• Document passage:
Schools in South Africa are classified into five quintiles (categories): Quintile one and two schools are the poorest while quintile five are the wealthiest. The nutrition program targets schools in quintiles one to three.

Children at some quintile one and two schools are also being given breakfast when they arrive at school through partnerships that the education department enters into with corporates and foundations.

The study assessed the effects of children between the ages of six and 14 receiving a combination of breakfast and lunch against those who only received lunch. The researchers looked at 39 schools. At eight of them, children received breakfast and lunch while at the other 31 they only got lunch. The schools were in the Lady Frere district of the Eastern Cape, the country's poorest province. Lady Frere is a largely rural area.

They measured the childrens' height and weight and found that the stunting rate among children who received lunch was 14 percent. This compared with a rate of 19 percent for the province. The lower stunting rate could be explained by the age range of the children in the study. While the provincial average is for children from the age of 0 to 15 the sample does not include pre-school children who are more vulnerable to stunting. Stunting rates in Lady Frere may also be lower than in other parts of the Eastern Cape.

But more significantly, among the pupils who received two meals the stunting rates was even lower ― at nine percent. This is despite these children being from arguably poorer households. Similar results were found in the urban leg of the study.

The findings counteracted conventional wisdom about stunting but they are not without precedent. Research in Brazil, Guatemala, India, Philippines, and the Gambia showed that there are opportunities for height-for-age catch up after the first 1000 days of a child's life.

The findings suggested that for the sample of children between the ages of six and 14, there are opportunities for catch up and that there is an association between providing an additional meal at school and lower stunting rates, although this does not mean that the programs cause these effects.

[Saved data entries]
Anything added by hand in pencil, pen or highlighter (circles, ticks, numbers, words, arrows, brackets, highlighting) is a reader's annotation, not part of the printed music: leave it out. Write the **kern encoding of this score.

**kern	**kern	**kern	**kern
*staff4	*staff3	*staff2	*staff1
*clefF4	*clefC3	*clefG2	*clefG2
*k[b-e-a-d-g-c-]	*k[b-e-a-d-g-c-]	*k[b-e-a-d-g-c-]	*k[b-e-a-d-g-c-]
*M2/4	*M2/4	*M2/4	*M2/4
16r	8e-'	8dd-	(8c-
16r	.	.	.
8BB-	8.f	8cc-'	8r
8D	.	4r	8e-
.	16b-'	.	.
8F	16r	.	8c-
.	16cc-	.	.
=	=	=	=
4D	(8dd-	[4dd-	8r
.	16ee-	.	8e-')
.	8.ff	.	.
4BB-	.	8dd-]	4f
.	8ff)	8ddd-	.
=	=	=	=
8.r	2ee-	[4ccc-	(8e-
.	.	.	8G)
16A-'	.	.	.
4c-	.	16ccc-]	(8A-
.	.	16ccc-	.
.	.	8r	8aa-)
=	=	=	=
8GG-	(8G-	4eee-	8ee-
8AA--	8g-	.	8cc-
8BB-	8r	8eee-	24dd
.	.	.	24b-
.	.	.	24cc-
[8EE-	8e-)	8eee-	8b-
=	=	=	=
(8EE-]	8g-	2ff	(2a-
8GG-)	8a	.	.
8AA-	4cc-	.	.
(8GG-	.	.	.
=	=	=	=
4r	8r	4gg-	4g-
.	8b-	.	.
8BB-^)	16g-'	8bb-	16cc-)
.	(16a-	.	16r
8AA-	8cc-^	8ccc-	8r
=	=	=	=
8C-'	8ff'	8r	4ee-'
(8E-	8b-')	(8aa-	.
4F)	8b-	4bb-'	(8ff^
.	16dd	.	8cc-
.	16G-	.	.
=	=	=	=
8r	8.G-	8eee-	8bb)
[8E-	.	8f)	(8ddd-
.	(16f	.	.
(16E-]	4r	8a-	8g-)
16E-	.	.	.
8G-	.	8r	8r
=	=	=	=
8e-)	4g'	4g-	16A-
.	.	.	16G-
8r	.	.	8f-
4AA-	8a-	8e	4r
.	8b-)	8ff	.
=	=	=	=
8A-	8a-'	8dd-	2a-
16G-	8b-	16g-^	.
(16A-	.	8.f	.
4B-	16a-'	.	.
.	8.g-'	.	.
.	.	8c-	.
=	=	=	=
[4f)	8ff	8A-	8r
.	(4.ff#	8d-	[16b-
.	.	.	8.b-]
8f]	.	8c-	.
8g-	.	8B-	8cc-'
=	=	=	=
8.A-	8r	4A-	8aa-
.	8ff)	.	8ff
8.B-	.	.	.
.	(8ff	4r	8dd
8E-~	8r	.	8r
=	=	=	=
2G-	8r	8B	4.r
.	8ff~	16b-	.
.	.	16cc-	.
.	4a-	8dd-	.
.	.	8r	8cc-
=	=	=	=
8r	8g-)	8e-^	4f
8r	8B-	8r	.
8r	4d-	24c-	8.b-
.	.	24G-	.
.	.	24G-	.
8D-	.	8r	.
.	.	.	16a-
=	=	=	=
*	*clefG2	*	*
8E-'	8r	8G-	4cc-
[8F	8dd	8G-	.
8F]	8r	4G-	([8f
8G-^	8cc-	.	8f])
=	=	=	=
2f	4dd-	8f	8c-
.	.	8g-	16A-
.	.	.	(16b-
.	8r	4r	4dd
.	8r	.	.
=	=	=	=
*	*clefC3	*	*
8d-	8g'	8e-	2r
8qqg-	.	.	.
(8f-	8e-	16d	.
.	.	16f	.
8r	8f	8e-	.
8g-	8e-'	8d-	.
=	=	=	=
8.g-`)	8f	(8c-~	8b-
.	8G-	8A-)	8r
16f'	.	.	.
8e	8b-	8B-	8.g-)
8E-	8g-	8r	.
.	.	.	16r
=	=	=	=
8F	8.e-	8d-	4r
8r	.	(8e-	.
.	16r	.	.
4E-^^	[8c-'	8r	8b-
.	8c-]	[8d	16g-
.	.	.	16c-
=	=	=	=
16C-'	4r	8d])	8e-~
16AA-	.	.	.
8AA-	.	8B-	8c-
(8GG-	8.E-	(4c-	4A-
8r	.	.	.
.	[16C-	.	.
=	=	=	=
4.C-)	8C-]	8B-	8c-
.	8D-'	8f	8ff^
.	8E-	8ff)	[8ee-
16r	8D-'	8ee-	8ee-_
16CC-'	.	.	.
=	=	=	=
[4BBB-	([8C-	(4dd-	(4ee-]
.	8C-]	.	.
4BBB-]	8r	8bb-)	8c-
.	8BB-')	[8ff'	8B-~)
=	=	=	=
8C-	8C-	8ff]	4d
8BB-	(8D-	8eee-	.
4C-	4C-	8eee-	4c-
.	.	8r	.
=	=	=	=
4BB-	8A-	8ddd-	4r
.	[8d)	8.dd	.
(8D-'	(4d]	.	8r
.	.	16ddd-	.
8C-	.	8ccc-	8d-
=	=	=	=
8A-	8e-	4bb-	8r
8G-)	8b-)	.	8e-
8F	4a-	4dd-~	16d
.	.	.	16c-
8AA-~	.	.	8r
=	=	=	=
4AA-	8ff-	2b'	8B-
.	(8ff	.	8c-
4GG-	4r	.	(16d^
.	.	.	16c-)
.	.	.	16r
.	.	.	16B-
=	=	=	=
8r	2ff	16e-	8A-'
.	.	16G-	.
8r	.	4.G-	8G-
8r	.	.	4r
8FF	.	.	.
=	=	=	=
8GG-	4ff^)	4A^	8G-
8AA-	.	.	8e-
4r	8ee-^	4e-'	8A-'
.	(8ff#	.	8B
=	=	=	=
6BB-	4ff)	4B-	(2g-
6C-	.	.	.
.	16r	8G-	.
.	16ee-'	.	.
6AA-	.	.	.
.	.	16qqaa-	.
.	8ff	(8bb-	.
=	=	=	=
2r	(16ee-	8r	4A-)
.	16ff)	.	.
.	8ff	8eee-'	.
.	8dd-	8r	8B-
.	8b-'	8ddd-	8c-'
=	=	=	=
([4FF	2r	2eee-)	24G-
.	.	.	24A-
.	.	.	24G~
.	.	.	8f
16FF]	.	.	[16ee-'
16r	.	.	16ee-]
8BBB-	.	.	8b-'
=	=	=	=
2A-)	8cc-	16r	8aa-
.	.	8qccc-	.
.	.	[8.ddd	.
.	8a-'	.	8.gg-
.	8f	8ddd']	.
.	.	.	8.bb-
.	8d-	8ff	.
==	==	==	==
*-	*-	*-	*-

• Check your understanding:
• A. In the school meals passage, what was the stunting rate among pupils who got both breakfast and lunch?
• B. Repeat word for word the part of the school meals passage that begins at the words "Schools in South" and stops after "one to three.".
You won't need the listing.

• Answers to the exercises:
• A. Nine percent.

• B.
Schools in South Africa are classified into five quintiles (categories): Quintile one and two schools are the poorest while quintile five are the wealthiest. The nutrition program targets schools in quintiles one to three.